Summer Courses
ENGL 101: Intro to Creative Writing (AR)
T-F 8:00-11:00
Brandi Reissenweber
Examines theory and practice of writing creatively. Reading combined with practice in
the basic processes of and strategies for writing fiction, poetry, or drama.
Prerequisite(s): none
ENGL 111: Latinx Fiction from 1980-Present (LIT, U)
T-F 8:00-11:00
Kathleen O’Gorman
With the founding of El Teatro Campesino (The Farmworkers’ Theatre) in 1965, Luis
Valdez inspired a national movement of theatre troupes dedicated to the exposure of
socio-political problems within the Chicanx communities of the U.S. American drama
has never been the same. This course will focus on plays by recent and contemporary
Latinx writers in the United States (hereafter Latinxs), a group composed of diverse
peoples from Latin America and the Caribbean, former Latin American communities incorporated
into the United States, and successive generations of their offspring. Most of the
authors whose work we will study were born in the U.S.; most retain cultural and linguistic
ties to their ancestral countries and regions, even as they negotiate their often-problematized
American identities: Chicano/a, Nuyorican, etc. We will begin our study with an
examination of the impact of El Teatro Campesino and with the work of Valdez (Zoot
Suit, Valley of the Heart), and will proceed to study texts by such writers as Quiara
Alegra Hudes (Water by the Spoonful), Jos Rivera (Marisol), Cherre Moraga (Heroes
and Saints, The Hungry Woman), and Octavio Solis (Lydia), among others.
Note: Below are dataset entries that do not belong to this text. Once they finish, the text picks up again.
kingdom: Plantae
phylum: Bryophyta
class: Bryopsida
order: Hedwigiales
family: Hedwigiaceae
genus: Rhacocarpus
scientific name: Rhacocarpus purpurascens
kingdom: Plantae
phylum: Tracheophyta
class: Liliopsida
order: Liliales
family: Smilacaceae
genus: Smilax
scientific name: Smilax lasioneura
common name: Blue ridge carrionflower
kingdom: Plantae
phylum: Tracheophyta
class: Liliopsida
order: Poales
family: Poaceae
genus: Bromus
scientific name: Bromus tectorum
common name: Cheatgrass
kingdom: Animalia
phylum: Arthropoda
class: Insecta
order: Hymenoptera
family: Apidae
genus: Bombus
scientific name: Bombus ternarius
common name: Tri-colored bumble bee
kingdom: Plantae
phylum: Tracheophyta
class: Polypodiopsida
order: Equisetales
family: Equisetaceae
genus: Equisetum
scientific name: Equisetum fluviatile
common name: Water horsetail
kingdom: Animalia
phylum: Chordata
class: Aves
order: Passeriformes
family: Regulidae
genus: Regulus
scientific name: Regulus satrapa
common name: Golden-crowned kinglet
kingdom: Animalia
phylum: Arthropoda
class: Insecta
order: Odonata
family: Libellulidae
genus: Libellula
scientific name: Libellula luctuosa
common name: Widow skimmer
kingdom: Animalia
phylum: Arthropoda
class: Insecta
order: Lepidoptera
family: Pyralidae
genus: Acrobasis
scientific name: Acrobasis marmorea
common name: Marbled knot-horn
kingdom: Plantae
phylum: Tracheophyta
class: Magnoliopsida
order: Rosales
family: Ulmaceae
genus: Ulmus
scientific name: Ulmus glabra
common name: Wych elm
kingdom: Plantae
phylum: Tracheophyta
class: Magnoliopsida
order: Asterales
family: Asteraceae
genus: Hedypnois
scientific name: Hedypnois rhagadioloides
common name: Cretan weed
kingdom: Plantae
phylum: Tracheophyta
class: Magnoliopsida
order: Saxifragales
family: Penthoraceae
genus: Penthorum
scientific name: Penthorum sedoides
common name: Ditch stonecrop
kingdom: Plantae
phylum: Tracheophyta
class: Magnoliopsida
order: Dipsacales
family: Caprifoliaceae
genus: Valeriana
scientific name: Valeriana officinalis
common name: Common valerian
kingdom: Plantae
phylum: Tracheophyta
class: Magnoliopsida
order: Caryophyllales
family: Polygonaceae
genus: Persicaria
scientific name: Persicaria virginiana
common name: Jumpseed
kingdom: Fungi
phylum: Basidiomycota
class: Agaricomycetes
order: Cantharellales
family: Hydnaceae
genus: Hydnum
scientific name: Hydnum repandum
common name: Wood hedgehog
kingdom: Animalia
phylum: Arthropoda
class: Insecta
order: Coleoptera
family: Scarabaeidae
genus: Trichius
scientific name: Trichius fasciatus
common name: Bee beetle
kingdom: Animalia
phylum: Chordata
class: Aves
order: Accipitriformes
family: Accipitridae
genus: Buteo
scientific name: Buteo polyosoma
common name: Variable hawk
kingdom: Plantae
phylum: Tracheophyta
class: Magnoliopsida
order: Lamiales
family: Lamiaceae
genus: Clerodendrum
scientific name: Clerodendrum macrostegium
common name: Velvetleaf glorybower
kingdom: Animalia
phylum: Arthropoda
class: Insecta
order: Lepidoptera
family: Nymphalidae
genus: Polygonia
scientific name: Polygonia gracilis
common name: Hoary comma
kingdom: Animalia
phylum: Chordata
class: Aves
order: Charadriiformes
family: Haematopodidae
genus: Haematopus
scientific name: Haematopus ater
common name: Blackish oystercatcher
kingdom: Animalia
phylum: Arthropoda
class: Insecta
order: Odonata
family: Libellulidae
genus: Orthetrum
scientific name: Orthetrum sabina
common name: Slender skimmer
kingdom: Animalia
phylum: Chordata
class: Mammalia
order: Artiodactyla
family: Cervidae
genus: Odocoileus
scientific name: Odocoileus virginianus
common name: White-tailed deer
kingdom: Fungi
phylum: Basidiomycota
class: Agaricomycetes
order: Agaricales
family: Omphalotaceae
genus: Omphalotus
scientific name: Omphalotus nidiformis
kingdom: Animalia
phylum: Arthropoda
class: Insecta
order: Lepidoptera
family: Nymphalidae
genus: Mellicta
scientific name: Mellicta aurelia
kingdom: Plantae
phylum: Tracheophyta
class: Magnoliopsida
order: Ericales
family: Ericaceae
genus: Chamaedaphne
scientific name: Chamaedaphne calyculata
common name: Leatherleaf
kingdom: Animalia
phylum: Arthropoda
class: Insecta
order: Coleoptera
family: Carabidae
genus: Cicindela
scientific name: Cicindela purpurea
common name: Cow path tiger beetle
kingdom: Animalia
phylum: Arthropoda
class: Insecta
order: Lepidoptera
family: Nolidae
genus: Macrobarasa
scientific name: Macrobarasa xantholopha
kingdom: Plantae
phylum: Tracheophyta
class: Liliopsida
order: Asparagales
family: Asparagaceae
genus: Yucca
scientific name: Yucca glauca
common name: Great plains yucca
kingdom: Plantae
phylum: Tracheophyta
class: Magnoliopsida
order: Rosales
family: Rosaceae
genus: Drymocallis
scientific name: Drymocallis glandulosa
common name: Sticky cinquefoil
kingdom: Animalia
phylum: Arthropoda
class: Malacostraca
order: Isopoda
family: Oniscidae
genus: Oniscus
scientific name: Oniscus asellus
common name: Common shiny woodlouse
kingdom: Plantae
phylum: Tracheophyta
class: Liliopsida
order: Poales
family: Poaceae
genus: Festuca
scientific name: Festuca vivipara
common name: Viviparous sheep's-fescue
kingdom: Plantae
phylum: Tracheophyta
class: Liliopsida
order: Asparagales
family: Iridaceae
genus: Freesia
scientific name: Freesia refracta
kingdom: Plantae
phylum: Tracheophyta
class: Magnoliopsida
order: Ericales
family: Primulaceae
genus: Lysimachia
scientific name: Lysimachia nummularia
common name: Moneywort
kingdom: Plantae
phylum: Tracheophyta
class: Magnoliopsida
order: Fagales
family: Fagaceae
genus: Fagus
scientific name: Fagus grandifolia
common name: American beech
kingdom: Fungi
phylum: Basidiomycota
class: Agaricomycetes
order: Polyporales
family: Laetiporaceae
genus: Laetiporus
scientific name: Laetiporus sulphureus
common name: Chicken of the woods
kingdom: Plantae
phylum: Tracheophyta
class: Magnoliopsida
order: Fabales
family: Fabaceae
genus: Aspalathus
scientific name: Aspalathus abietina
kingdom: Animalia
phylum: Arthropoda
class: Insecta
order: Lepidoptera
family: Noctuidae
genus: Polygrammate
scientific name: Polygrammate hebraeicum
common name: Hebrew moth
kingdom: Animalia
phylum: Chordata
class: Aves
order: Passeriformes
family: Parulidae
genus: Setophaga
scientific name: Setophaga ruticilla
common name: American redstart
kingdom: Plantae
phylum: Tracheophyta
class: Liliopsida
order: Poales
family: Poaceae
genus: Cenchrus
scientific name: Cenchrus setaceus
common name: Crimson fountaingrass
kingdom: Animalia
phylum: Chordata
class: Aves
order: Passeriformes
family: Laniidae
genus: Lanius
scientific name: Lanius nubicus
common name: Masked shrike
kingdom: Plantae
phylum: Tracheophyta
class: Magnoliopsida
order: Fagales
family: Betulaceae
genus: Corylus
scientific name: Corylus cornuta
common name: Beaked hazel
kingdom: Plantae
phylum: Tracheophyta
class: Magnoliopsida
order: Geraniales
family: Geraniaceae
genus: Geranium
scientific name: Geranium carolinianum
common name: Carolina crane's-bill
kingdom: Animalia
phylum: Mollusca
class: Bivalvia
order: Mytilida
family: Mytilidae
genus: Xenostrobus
All texts
are written in English, although several, like, for example, Zoot Suit, by Valdez,
foreground linguistic code switching as it relates to the experience of being Latinx
(Latinidad).
As we study these plays, students will develop an understanding of styles and structures of theatrical expression and the ways in which they function in the service of dramas that focus on Latinidad. While the theatrical styles of representation may include, for example, realism, expressionism, or absurdism, concerns staged may include the construction of identity in terms of race, class, gender, and sexuality; bilingualism and code-switching; the experiences of the exile, the immigrant, and the refugee; sense of place and displacement; the idea of home; the marketing of the Latinx identity; power, borders, community, gangs, and the family. In short, we will study the staging of public and private concerns and the politics of representation itself. Prerequisites: None.